What this task involves — Copy out the material below, swapping each "flower clips" for "hair clips" and keeping everything else the same. Leave the pictures out.

-- start Records to use --

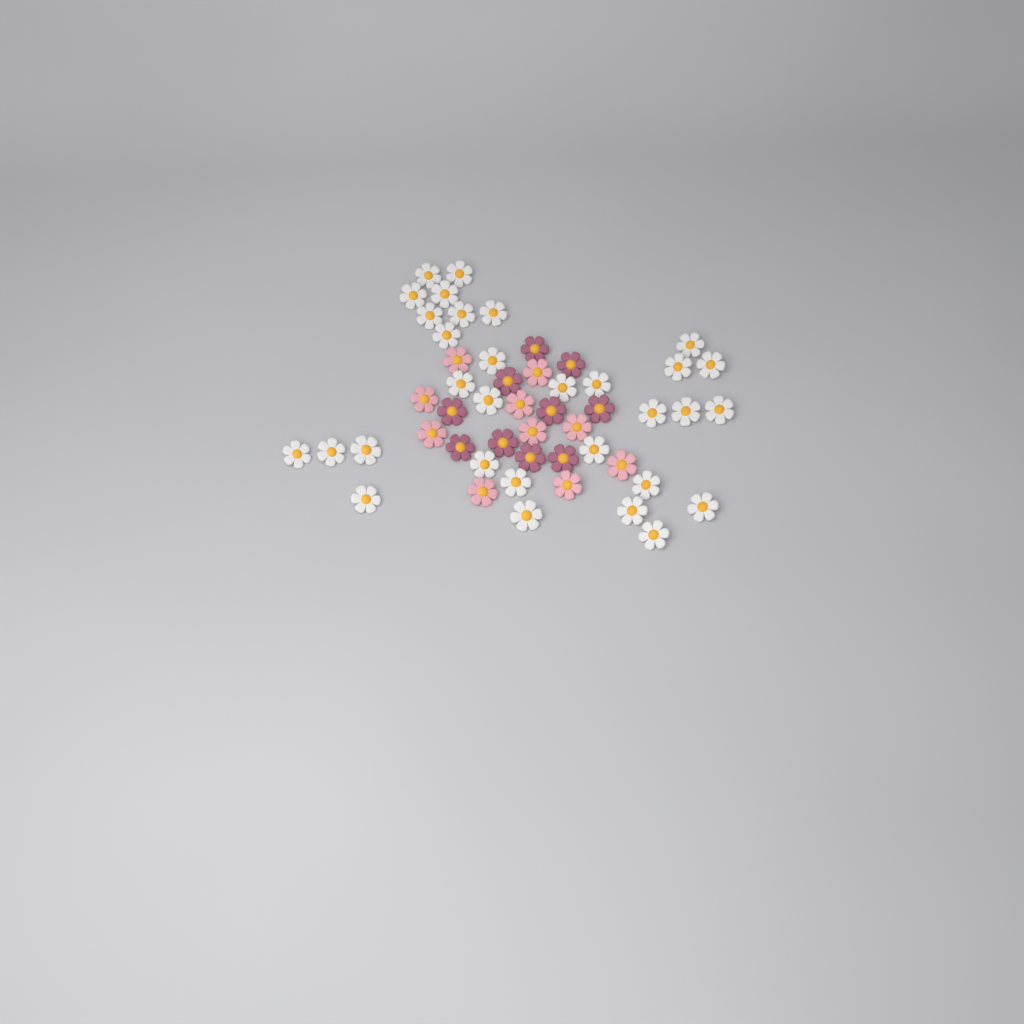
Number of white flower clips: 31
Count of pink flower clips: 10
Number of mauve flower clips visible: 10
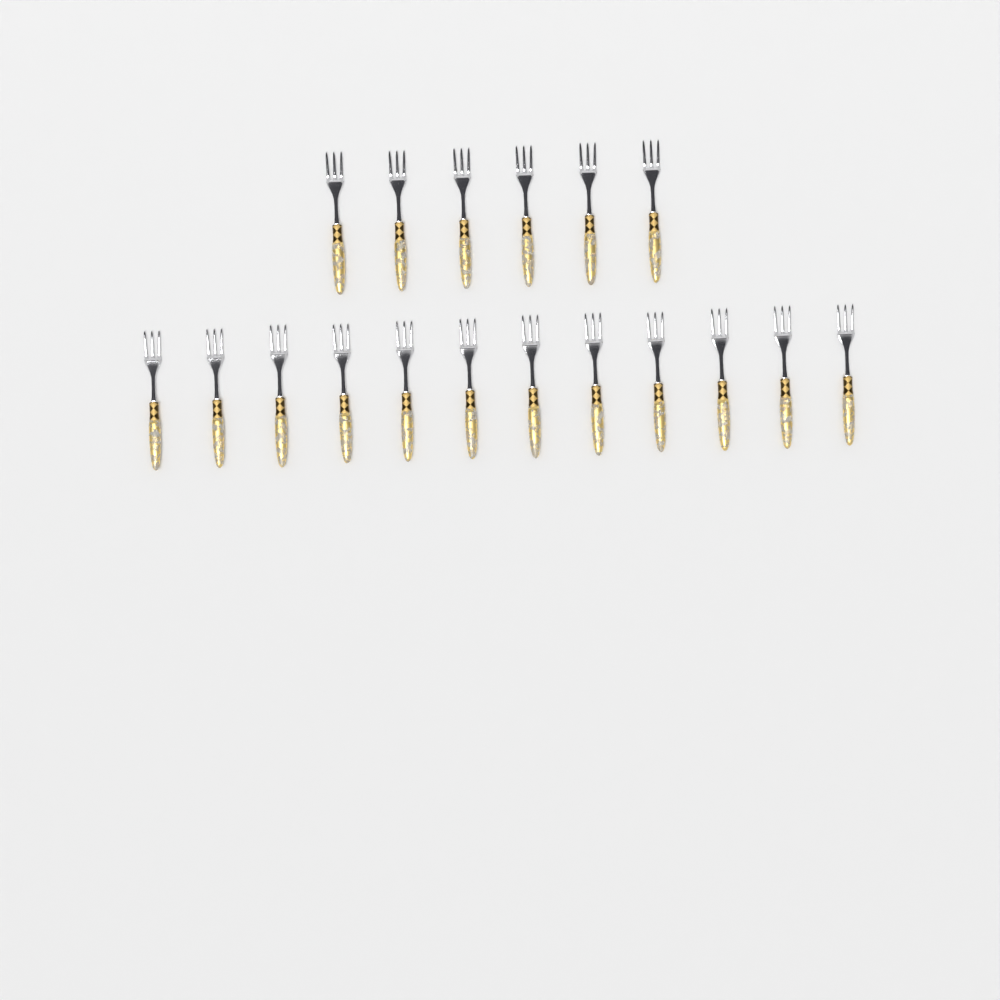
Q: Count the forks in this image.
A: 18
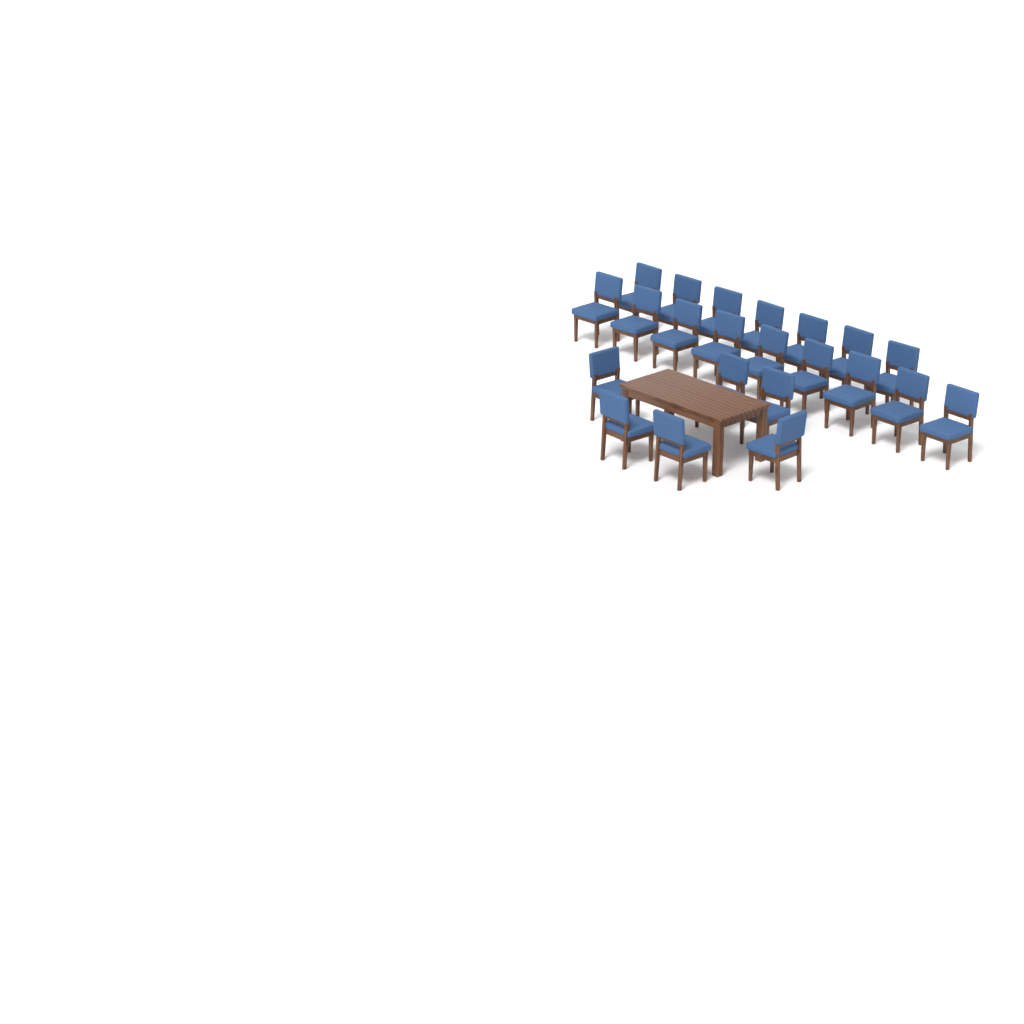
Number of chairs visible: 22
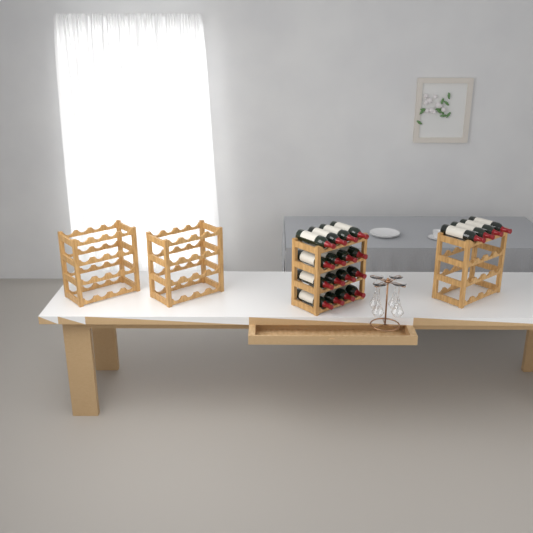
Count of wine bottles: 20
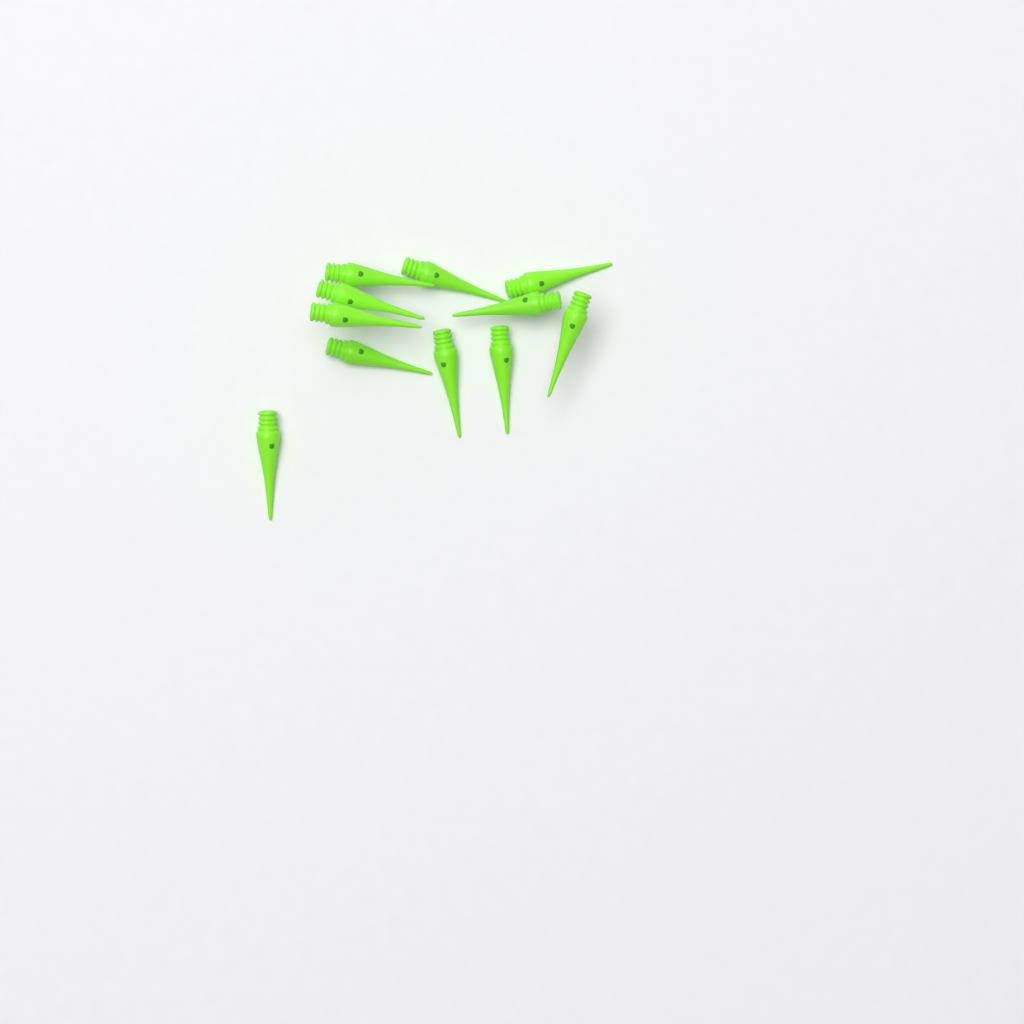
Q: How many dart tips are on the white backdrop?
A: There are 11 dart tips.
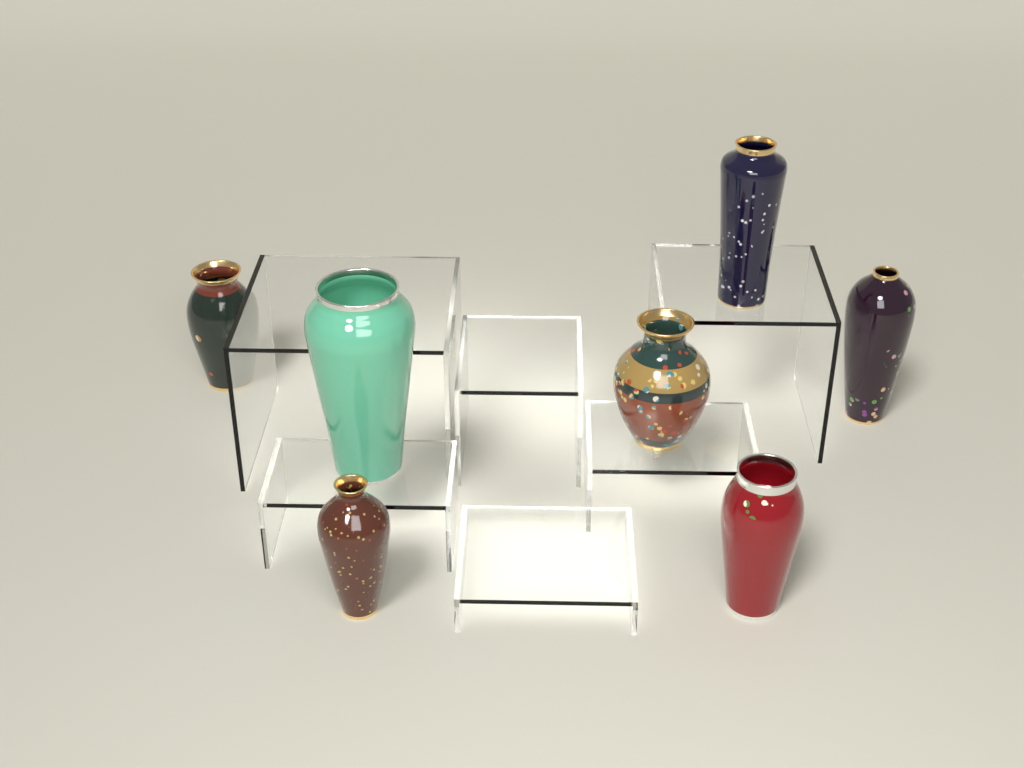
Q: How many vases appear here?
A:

-- end Records to use --

Completed task —
Number of white hair clips: 31
Count of pink hair clips: 10
Number of mauve hair clips visible: 10
Q: Count the forks in this image.
A: 18
Number of chairs visible: 22
Count of wine bottles: 20
Q: How many dart tips are on the white backdrop?
A: There are 11 dart tips.
Q: How many vases appear here?
A:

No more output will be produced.